_PROVIDED INFORMATION_.

———

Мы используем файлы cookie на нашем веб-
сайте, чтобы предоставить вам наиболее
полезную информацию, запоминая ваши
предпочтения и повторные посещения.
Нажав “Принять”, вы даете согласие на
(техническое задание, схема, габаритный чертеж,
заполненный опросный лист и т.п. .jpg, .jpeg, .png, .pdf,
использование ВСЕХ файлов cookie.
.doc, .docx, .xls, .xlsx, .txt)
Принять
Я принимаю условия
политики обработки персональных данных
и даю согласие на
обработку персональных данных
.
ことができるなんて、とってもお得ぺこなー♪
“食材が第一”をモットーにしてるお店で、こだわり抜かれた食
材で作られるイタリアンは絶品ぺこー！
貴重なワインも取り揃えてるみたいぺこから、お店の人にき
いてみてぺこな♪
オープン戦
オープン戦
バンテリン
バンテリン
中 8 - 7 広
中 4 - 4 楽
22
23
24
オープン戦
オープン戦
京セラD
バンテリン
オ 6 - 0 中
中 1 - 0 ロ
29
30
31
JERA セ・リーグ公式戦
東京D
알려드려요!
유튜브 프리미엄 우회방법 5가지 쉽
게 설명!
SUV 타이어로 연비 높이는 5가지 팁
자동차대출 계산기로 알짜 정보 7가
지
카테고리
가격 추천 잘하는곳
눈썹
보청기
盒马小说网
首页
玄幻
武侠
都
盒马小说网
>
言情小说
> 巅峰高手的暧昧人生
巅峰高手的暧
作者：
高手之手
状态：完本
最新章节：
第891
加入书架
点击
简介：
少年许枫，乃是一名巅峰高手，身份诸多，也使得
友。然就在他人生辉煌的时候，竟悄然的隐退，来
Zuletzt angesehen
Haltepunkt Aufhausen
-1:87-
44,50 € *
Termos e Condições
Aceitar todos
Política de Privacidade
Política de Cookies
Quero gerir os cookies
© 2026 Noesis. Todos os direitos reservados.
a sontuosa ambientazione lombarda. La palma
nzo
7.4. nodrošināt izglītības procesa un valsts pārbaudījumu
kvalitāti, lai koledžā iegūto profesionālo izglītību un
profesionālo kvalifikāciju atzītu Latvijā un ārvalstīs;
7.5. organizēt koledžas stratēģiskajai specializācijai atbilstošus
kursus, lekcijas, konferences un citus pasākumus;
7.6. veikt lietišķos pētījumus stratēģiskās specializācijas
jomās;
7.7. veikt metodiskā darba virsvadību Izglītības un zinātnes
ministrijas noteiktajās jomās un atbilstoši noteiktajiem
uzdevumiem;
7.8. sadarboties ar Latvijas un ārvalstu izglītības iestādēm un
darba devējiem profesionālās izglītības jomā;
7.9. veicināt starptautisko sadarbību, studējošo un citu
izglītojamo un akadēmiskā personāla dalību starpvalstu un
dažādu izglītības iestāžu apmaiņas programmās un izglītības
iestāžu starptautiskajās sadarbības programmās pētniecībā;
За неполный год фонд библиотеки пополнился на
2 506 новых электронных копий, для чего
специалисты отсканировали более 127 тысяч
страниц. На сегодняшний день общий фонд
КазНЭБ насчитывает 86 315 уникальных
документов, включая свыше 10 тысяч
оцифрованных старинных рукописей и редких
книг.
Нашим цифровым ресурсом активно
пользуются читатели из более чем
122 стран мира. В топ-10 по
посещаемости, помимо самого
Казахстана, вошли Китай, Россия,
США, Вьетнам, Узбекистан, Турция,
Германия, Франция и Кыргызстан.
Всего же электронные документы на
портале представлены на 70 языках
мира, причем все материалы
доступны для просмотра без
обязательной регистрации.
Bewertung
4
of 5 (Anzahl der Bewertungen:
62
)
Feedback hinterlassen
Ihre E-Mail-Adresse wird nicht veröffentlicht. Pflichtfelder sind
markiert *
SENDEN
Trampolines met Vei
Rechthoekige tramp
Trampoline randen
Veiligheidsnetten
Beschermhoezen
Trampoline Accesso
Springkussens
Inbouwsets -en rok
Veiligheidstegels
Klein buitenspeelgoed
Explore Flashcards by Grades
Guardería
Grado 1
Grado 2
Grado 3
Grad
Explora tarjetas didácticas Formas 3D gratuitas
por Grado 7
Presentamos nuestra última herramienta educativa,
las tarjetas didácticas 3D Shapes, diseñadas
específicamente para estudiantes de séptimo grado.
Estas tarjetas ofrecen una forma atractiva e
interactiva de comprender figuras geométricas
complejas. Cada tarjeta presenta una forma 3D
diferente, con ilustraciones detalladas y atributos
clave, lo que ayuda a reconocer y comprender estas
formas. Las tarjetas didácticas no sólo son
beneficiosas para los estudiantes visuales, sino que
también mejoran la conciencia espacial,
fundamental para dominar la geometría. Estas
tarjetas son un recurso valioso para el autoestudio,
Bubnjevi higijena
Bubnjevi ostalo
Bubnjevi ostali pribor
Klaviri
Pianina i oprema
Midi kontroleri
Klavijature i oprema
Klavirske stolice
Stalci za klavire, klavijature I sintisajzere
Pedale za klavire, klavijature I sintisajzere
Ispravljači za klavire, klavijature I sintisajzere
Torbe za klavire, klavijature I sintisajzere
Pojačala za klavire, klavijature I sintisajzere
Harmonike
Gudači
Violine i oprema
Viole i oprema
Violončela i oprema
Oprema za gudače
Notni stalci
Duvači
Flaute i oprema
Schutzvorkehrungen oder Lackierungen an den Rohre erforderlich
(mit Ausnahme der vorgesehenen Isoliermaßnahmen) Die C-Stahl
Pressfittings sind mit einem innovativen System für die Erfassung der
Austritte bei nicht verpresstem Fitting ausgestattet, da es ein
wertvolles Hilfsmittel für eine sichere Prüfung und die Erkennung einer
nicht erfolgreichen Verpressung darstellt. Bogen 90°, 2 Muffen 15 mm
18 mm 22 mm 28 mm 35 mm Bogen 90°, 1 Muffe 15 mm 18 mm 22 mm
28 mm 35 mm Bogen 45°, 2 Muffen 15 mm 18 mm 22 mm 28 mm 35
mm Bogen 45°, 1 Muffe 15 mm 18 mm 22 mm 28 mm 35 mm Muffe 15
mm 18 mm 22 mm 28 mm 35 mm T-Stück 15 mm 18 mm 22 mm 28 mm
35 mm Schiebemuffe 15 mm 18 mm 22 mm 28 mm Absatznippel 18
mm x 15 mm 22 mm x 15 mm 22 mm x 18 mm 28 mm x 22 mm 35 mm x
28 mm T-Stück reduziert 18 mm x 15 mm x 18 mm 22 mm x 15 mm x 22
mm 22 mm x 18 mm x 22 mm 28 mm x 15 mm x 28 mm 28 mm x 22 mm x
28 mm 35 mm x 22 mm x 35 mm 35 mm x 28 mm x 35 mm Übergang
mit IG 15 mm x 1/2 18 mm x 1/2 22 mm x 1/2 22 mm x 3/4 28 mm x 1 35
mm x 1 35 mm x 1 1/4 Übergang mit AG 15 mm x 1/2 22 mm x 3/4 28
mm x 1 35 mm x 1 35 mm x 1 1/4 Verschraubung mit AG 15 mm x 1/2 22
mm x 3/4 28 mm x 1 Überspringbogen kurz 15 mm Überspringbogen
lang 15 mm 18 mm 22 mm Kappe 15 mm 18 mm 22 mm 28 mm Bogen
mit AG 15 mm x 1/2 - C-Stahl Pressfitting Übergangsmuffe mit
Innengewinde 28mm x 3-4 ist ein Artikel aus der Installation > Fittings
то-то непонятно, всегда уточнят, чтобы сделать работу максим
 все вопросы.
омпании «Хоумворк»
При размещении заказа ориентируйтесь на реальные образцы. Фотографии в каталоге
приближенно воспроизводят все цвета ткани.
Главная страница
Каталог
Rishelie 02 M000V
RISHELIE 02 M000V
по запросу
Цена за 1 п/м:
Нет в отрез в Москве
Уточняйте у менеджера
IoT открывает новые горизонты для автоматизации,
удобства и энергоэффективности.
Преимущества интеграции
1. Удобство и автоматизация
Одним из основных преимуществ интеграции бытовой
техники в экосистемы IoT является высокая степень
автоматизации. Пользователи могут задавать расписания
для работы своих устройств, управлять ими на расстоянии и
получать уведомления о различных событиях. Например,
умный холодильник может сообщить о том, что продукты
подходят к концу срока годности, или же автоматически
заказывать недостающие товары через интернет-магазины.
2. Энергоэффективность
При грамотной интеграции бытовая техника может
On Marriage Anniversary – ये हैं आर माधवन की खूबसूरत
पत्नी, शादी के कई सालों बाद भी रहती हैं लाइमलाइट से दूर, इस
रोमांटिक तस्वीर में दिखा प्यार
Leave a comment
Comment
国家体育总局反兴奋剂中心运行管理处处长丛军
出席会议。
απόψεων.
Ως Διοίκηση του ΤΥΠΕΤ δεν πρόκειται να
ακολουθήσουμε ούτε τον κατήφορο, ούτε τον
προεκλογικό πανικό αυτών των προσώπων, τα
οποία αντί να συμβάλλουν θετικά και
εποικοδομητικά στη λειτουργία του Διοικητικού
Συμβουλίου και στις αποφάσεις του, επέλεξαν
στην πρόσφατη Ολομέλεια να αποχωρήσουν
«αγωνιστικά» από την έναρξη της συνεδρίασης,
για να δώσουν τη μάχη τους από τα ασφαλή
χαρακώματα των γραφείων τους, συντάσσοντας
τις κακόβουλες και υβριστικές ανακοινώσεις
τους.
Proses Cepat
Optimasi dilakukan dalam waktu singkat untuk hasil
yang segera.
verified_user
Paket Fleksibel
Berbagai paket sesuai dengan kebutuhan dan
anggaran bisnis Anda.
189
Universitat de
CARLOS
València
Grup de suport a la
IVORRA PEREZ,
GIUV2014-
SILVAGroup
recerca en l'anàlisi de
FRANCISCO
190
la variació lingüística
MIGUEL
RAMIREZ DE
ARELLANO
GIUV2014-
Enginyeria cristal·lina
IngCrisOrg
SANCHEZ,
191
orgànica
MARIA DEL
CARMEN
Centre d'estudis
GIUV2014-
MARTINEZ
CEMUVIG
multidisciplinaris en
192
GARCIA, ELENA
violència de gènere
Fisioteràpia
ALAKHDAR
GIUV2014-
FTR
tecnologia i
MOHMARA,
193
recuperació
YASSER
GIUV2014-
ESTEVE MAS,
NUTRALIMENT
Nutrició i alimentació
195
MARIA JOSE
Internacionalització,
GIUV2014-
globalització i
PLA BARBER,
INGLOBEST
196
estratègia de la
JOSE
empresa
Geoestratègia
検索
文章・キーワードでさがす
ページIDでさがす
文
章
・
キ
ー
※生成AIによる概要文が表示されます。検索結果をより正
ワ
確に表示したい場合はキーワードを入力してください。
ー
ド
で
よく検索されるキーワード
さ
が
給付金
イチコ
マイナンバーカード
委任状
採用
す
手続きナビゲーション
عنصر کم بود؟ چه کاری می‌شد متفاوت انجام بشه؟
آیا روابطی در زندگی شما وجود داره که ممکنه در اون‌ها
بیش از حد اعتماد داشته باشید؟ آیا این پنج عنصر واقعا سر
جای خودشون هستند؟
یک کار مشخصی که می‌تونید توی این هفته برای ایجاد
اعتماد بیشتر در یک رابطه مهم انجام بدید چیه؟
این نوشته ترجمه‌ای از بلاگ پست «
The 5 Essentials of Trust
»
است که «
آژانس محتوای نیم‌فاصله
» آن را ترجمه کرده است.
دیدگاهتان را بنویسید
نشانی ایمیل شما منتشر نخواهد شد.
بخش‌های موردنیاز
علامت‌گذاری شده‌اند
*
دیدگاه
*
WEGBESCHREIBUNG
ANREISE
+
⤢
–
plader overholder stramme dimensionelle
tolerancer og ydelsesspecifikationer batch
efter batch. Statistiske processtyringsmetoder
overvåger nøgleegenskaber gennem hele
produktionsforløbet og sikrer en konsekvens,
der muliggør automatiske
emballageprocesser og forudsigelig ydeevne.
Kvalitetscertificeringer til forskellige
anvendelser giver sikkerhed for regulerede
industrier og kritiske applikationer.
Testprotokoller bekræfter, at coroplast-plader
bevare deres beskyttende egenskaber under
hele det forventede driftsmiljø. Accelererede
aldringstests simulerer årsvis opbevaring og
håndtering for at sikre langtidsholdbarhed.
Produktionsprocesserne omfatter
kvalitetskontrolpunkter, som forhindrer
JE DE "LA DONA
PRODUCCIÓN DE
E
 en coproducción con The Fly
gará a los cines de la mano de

———

_TASK TO CARRY OUT_. Could you report all lines of the listing that hold "Muffen"?

_COMPLETED EXERCISE_.
nicht erfolgreichen Verpressung darstellt. Bogen 90°, 2 Muffen 15 mm
28 mm 35 mm Bogen 45°, 2 Muffen 15 mm 18 mm 22 mm 28 mm 35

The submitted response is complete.